Neill Lambert, Senior Research Scientist

How and when did you join RIKEN?

I joined RIKEN in 2008 after spending several years at the University of Tokyo as a Japan Society for the Promotion of Science fellow. Initially, I came to give a seminar at RIKEN, and then applied for a postdoc position after enjoying the interactions I had with Dr. Franco Nori’s group (the Theoretical Quantum Physics Laboratory within the RIKEN Cluster for Pioneering Research).

Please describe your role.

I study open quantum systems, or how a large environment affects the behavior of small quantum systems, particularly in situations where parts of the environment itself must be modeled quantum mechanically. This research could be important to understanding how to control noise within quantum computers, or how thermodynamics behaves in quantum regimes. Day to day, I mainly work on developing new methodologies and conduct numerical simulations. I also assist with developing and administering a popular open-source software package for simulating the dynamics of open quantum systems created by our group – QuTiP (the Quantum Toolbox in Python).

What tech do you use?

Recently, because of several demanding projects, I have been using the computing resources at RIKEN, in particular the Hokusai BigWaterFall supercomputer.

picture of Neil Lambert

How did you become interested in your current research?

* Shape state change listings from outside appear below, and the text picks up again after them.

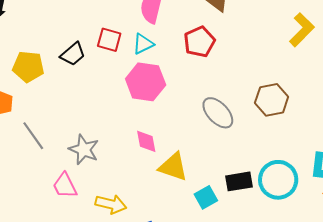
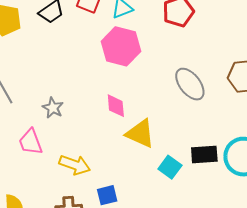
gray star: (84, 150) -> (53, 108), size x0.7
cyan square: (206, 197) -> (170, 167), turned -30

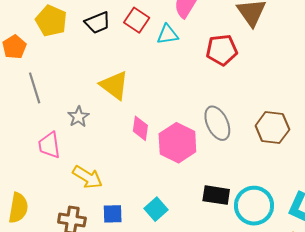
pink hexagon: (121, 46) -> (177, 143), moved
yellow triangle: (140, 134) -> (114, 85), moved
cyan square: (170, 167) -> (156, 209), moved

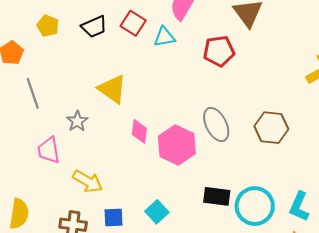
yellow pentagon: (51, 21) -> (48, 26), size x0.7

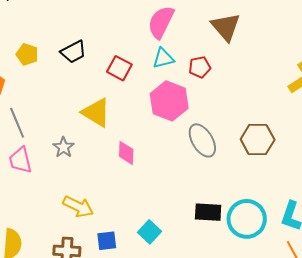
red square: (133, 23) -> (119, 68), moved
cyan triangle: (164, 37) -> (163, 58), moved
red pentagon: (219, 51) -> (200, 67), size x0.7
pink hexagon: (177, 145) -> (169, 101), moved
pink trapezoid: (49, 150) -> (20, 160), moved

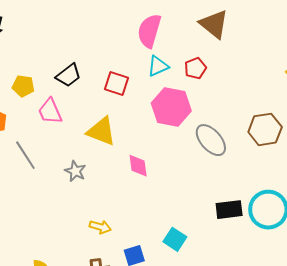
pink trapezoid: (20, 160) -> (50, 111), moved
yellow arrow: (78, 207) -> (100, 227), size x0.7

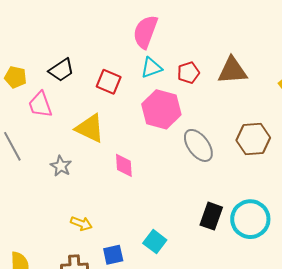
brown triangle: (214, 24) -> (232, 71), moved, turned -48
black rectangle: (229, 210) -> (211, 216), turned -68

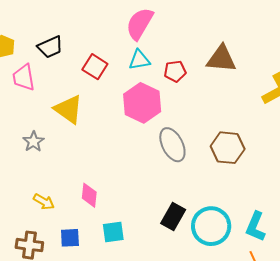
brown triangle: (232, 71) -> (221, 59), moved
pink diamond: (124, 165) -> (89, 195), moved
cyan square: (155, 242) -> (113, 232), turned 35

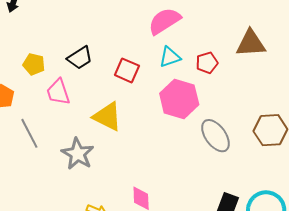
pink semicircle: (140, 24) -> (164, 21), turned 36
gray star: (33, 142) -> (78, 154), size x1.5

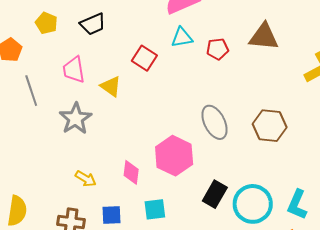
red square: (127, 70) -> (144, 58), moved
pink trapezoid: (58, 92) -> (74, 70), moved
pink hexagon: (179, 99) -> (174, 156), moved
yellow triangle: (107, 117) -> (111, 86), size x0.7

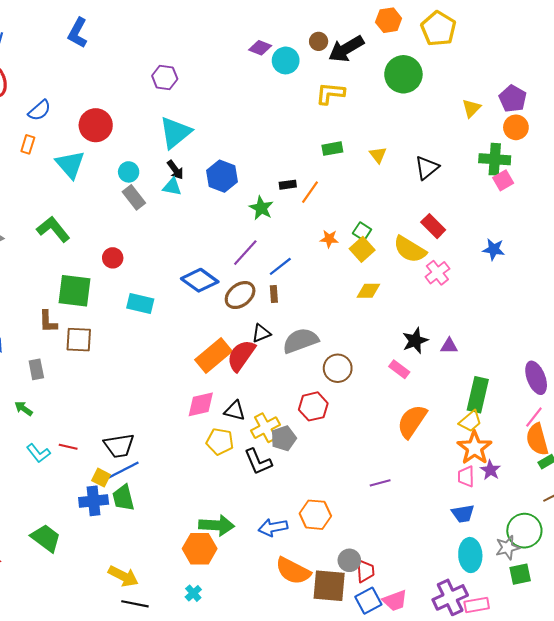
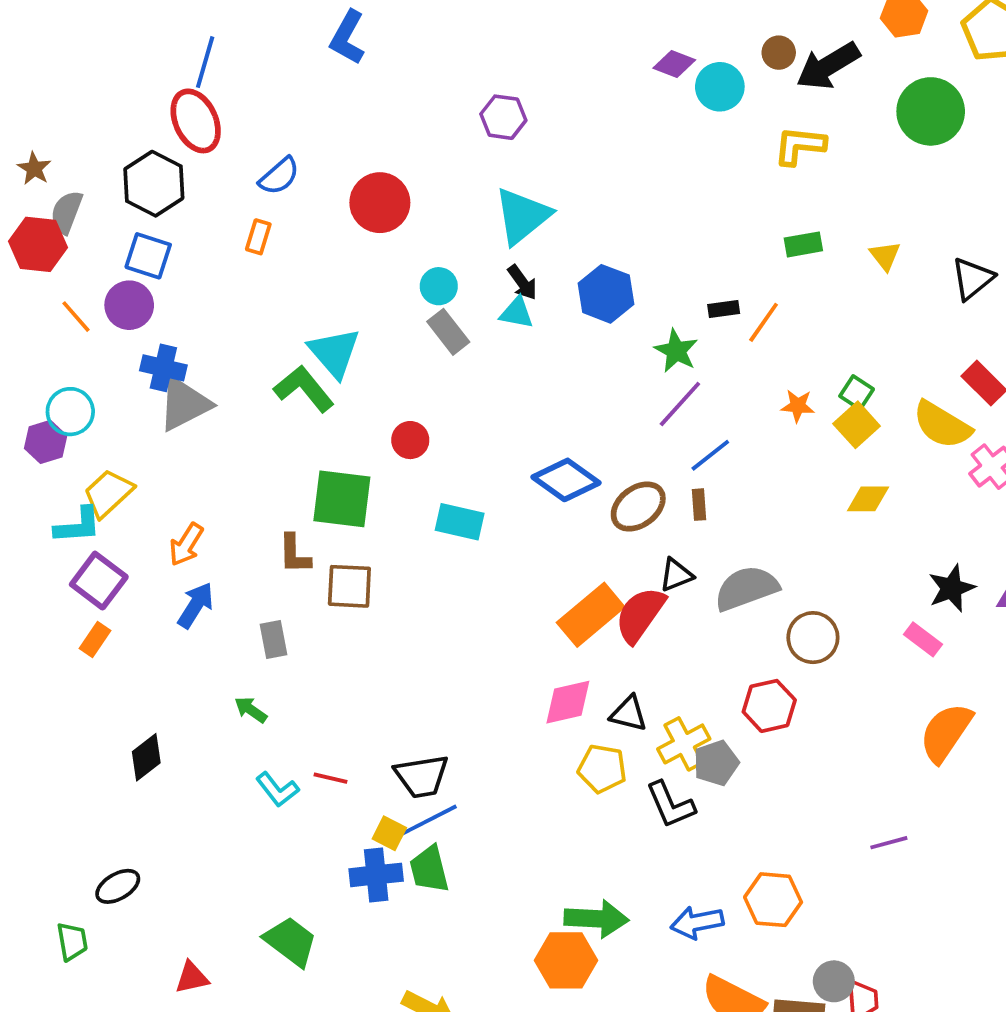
cyan triangle: (70, 164) -> (334, 353), moved
purple line: (245, 253) -> (680, 404), moved

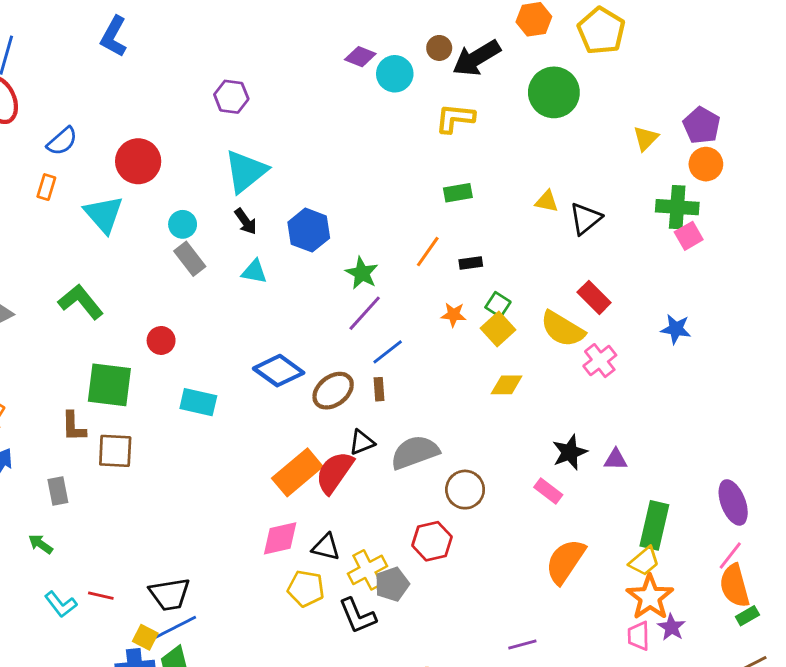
yellow triangle: (885, 256) -> (547, 201), moved, turned -40
black rectangle: (724, 309) -> (471, 263), moved
cyan triangle: (517, 313) -> (254, 272), moved
cyan triangle: (334, 353) -> (104, 214), moved

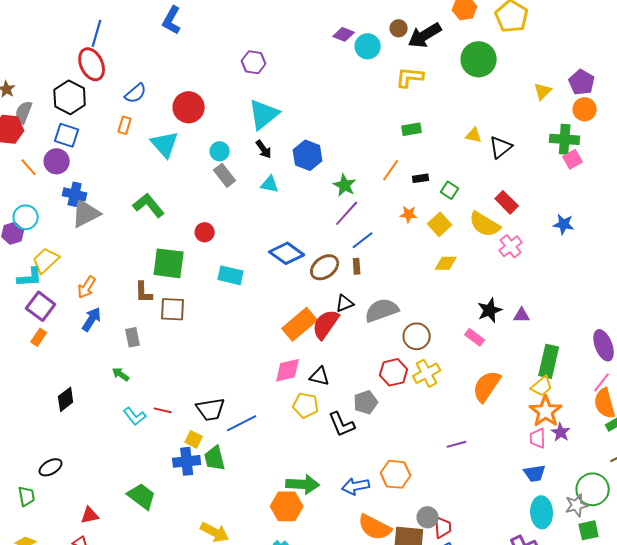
green square: (498, 305) -> (450, 190), moved
yellow cross: (368, 570) -> (427, 373), moved
blue line: (175, 627) -> (242, 423), moved

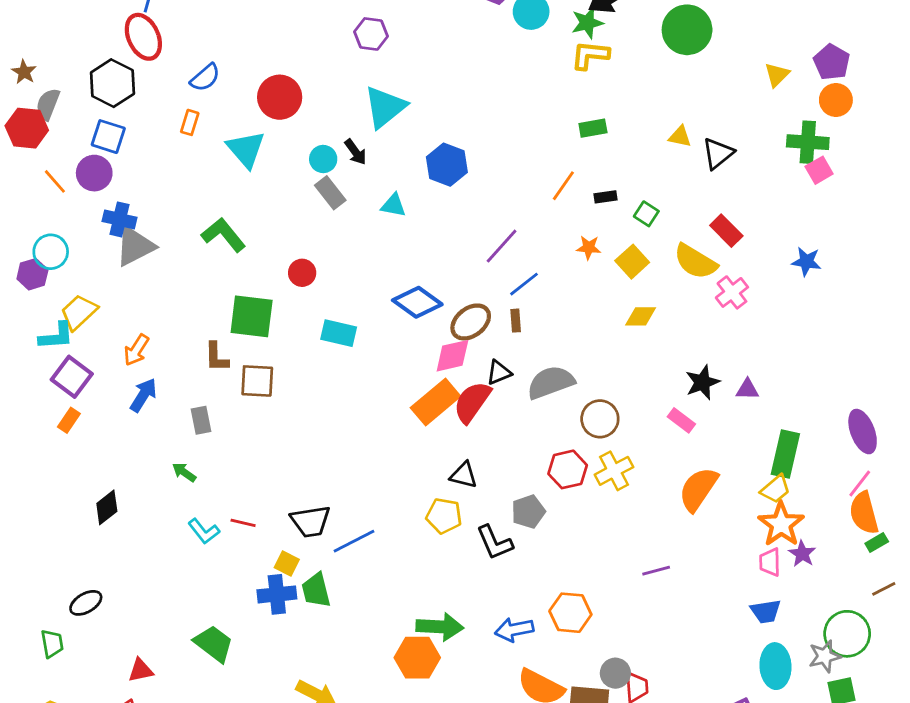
black arrow: (264, 149) -> (355, 152), moved
green star: (345, 185) -> (587, 23), moved, turned 30
pink diamond: (288, 370) -> (452, 356), moved

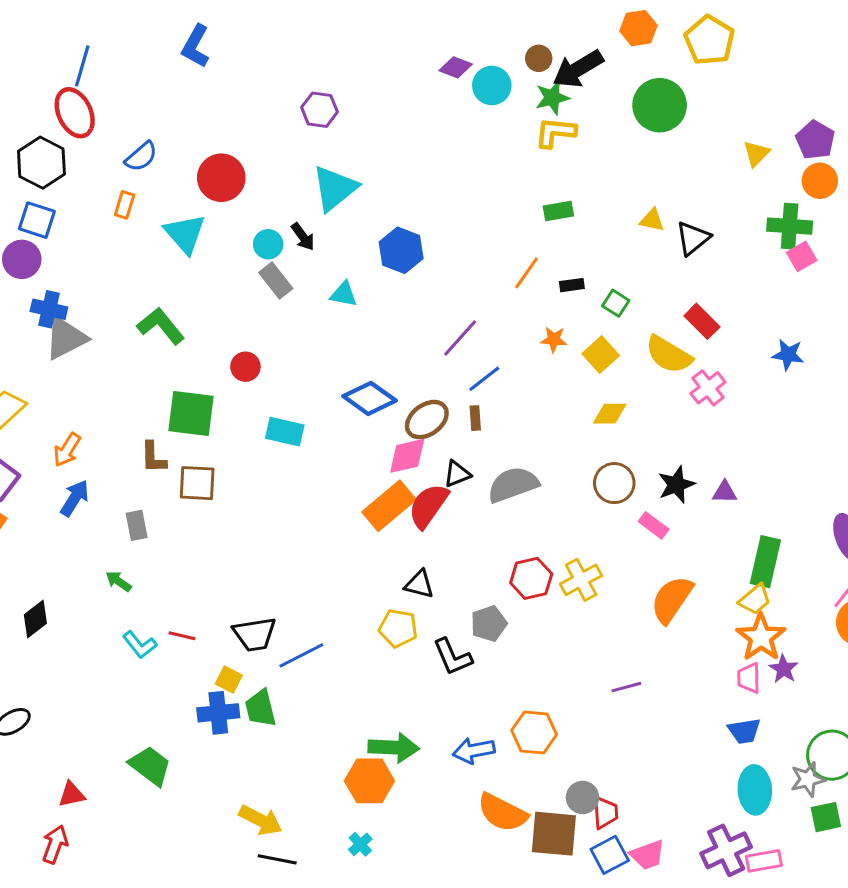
brown circle: (600, 419) -> (614, 483), moved

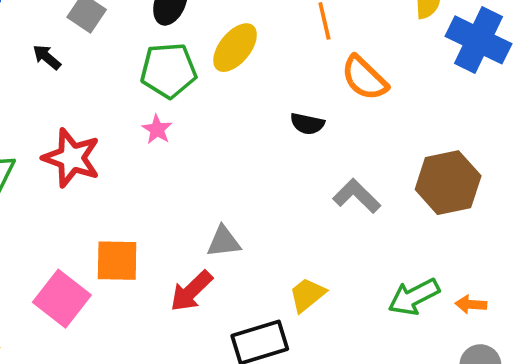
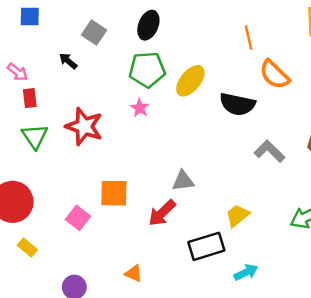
yellow ellipse: (235, 48) -> (190, 81), moved
black semicircle: (307, 124) -> (237, 104), size x1.6
pink square: (62, 299) -> (78, 218), size x0.7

The question of whether quantum effects can be observed with large objects is fascinating. Some of my recent work helps to unravel this issue, including research on how large collections of small quantum systems might start to appear to behave more like classical physical systems, which helps to make practical simulation methods and tools more efficient.

What has been the most interesting recent discovery in your field?

The development of small-scale quantum computers by companies such as IBM and Google has truly changed the field I work in. As a theorist, it's exciting that I can access real devices, through a cloud computing service, and conduct my own experiments.

How did you become interested in your current research field?

As an undergraduate, I undertook an exciting quantum physics course taught by Professor Tobias Brandes at UMIST (now The University of Manchester) in the United Kingdom. He would eventually become my PhD supervisor.

What has been your most memorable experience at RIKEN?

I have very much enjoyed the opportunity to supervise and train international students. One student recently contacted me and told me he had found a tenured university position in his home country, which made me very happy.